*** DATA SHOWN
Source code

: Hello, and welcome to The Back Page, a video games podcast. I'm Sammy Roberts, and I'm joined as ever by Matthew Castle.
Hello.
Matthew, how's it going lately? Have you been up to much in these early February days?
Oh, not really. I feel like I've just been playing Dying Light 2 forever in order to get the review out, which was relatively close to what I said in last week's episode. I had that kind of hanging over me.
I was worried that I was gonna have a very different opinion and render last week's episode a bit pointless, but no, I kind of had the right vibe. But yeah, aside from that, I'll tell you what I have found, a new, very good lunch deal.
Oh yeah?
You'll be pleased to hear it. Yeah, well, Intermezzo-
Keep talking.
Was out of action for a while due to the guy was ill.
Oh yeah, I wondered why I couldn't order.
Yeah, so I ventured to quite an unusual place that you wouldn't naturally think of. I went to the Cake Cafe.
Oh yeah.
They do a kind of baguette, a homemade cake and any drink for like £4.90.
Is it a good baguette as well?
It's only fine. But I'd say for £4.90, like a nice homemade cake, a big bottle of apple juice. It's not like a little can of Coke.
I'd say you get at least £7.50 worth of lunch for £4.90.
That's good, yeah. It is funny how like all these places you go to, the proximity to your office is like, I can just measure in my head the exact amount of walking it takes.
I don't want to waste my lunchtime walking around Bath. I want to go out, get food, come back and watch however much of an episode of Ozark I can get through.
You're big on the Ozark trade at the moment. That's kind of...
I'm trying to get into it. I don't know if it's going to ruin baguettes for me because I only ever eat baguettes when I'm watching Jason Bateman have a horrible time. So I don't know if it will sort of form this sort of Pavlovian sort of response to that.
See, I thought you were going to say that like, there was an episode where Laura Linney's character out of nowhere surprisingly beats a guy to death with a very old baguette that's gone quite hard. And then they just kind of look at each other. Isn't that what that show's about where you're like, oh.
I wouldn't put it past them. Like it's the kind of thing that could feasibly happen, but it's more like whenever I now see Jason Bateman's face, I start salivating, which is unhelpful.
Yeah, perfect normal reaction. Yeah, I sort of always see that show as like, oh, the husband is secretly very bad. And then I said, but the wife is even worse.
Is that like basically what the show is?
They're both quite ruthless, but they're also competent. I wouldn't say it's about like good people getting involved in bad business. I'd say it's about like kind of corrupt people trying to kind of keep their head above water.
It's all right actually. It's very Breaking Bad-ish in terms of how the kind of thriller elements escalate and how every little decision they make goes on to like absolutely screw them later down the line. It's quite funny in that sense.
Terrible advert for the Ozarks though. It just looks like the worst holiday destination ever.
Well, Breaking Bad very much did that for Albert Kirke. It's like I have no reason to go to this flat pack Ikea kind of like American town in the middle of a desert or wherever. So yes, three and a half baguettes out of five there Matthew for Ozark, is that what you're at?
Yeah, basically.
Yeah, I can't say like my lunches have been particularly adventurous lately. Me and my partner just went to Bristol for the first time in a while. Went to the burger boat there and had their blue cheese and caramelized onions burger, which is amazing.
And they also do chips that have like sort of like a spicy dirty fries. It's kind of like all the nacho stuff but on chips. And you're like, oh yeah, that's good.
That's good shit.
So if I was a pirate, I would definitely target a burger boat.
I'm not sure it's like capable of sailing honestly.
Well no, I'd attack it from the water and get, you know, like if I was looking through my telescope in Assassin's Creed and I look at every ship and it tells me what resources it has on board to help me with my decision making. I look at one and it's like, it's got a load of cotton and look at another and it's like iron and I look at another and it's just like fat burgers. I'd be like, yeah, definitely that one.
******
> [PROBLEM DETAILS] Search the data for "about" and list every line in which it occurs.

> [OUTPUT OF THE EXERCISE]
See, I thought you were going to say that like, there was an episode where Laura Linney's character out of nowhere surprisingly beats a guy to death with a very old baguette that's gone quite hard. And then they just kind of look at each other. Isn't that what that show's about where you're like, oh.
They're both quite ruthless, but they're also competent. I wouldn't say it's about like good people getting involved in bad business. I'd say it's about like kind of corrupt people trying to kind of keep their head above water.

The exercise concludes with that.